### Your instructions
Reproduce the listing below line for line, with every character unchanged.

Data items:
+++

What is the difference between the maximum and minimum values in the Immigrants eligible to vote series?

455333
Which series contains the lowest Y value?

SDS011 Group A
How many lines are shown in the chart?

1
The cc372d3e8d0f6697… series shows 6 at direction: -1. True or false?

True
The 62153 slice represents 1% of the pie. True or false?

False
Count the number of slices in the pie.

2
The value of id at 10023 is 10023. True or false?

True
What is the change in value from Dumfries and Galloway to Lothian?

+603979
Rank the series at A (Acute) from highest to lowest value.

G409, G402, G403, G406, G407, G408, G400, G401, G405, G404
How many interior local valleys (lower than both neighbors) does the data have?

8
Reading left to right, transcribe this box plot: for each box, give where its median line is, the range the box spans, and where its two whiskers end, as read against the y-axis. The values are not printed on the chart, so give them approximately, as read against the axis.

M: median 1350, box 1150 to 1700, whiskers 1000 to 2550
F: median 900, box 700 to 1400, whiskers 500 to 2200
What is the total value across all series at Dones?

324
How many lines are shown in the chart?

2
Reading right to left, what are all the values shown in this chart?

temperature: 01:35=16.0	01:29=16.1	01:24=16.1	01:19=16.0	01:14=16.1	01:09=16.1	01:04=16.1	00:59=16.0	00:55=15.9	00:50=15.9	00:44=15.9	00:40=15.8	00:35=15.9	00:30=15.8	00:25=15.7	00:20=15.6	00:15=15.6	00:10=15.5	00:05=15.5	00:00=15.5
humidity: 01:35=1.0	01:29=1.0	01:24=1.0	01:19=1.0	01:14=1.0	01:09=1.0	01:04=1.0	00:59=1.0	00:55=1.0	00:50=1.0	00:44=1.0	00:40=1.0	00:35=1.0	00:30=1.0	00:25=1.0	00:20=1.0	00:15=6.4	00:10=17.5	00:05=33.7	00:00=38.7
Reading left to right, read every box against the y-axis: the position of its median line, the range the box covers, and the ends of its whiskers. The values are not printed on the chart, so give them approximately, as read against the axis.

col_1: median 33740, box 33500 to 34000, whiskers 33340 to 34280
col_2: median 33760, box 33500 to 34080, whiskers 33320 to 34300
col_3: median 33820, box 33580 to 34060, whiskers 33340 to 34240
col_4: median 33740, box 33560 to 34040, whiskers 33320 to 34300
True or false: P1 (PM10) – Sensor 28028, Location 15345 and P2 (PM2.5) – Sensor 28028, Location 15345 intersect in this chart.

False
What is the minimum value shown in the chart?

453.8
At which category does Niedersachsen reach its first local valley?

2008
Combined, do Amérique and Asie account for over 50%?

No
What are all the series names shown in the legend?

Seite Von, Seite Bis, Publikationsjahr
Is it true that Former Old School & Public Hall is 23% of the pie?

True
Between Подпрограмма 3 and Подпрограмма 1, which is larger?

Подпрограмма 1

+++

### Solution to this exercise
What is the difference between the maximum and minimum values in the Immigrants eligible to vote series?

455333
Which series contains the lowest Y value?

SDS011 Group A
How many lines are shown in the chart?

1
The cc372d3e8d0f6697… series shows 6 at direction: -1. True or false?

True
The 62153 slice represents 1% of the pie. True or false?

False
Count the number of slices in the pie.

2
The value of id at 10023 is 10023. True or false?

True
What is the change in value from Dumfries and Galloway to Lothian?

+603979
Rank the series at A (Acute) from highest to lowest value.

G409, G402, G403, G406, G407, G408, G400, G401, G405, G404
How many interior local valleys (lower than both neighbors) does the data have?

8
Reading left to right, transcribe this box plot: for each box, give where its median line is, the range the box spans, and where its two whiskers end, as read against the y-axis. The values are not printed on the chart, so give them approximately, as read against the axis.

M: median 1350, box 1150 to 1700, whiskers 1000 to 2550
F: median 900, box 700 to 1400, whiskers 500 to 2200
What is the total value across all series at Dones?

324
How many lines are shown in the chart?

2
Reading right to left, what are all the values shown in this chart?

temperature: 01:35=16.0	01:29=16.1	01:24=16.1	01:19=16.0	01:14=16.1	01:09=16.1	01:04=16.1	00:59=16.0	00:55=15.9	00:50=15.9	00:44=15.9	00:40=15.8	00:35=15.9	00:30=15.8	00:25=15.7	00:20=15.6	00:15=15.6	00:10=15.5	00:05=15.5	00:00=15.5
humidity: 01:35=1.0	01:29=1.0	01:24=1.0	01:19=1.0	01:14=1.0	01:09=1.0	01:04=1.0	00:59=1.0	00:55=1.0	00:50=1.0	00:44=1.0	00:40=1.0	00:35=1.0	00:30=1.0	00:25=1.0	00:20=1.0	00:15=6.4	00:10=17.5	00:05=33.7	00:00=38.7
Reading left to right, read every box against the y-axis: the position of its median line, the range the box covers, and the ends of its whiskers. The values are not printed on the chart, so give them approximately, as read against the axis.

col_1: median 33740, box 33500 to 34000, whiskers 33340 to 34280
col_2: median 33760, box 33500 to 34080, whiskers 33320 to 34300
col_3: median 33820, box 33580 to 34060, whiskers 33340 to 34240
col_4: median 33740, box 33560 to 34040, whiskers 33320 to 34300
True or false: P1 (PM10) – Sensor 28028, Location 15345 and P2 (PM2.5) – Sensor 28028, Location 15345 intersect in this chart.

False
What is the minimum value shown in the chart?

453.8
At which category does Niedersachsen reach its first local valley?

2008
Combined, do Amérique and Asie account for over 50%?

No
What are all the series names shown in the legend?

Seite Von, Seite Bis, Publikationsjahr
Is it true that Former Old School & Public Hall is 23% of the pie?

True
Between Подпрограмма 3 and Подпрограмма 1, which is larger?

Подпрограмма 1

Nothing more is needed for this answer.